Take from the data every line in which the word "periodic" is found.

•••••

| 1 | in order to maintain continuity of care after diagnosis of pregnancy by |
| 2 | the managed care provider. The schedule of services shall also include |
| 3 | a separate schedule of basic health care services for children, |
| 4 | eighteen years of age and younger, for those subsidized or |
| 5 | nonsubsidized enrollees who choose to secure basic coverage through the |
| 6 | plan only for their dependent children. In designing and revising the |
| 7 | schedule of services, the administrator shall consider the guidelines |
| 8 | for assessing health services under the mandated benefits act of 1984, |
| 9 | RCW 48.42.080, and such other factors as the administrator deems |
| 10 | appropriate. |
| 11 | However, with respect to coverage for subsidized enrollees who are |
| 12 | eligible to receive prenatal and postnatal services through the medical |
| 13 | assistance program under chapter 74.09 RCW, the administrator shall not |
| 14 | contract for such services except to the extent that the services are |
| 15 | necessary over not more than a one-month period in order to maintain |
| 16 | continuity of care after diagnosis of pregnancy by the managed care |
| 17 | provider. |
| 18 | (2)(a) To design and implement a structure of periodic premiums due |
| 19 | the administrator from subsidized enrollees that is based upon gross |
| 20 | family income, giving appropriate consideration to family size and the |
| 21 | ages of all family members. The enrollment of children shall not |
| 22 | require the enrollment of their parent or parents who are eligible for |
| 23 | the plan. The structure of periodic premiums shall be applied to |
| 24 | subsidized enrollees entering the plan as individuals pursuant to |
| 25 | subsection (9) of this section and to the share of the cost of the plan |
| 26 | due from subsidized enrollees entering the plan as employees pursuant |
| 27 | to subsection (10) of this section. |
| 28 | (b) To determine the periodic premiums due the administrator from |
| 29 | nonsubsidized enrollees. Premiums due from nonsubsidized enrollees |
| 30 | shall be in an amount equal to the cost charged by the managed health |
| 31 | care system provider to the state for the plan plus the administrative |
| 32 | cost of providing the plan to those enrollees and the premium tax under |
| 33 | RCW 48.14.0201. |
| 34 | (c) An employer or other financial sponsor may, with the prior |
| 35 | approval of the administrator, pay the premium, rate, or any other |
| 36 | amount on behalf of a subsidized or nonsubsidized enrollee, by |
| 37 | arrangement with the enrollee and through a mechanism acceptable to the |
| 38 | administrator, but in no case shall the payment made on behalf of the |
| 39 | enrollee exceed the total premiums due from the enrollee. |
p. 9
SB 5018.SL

•••••

■ Written response
| 18 | (2)(a) To design and implement a structure of periodic premiums due |
| 23 | the plan. The structure of periodic premiums shall be applied to |
| 28 | (b) To determine the periodic premiums due the administrator from |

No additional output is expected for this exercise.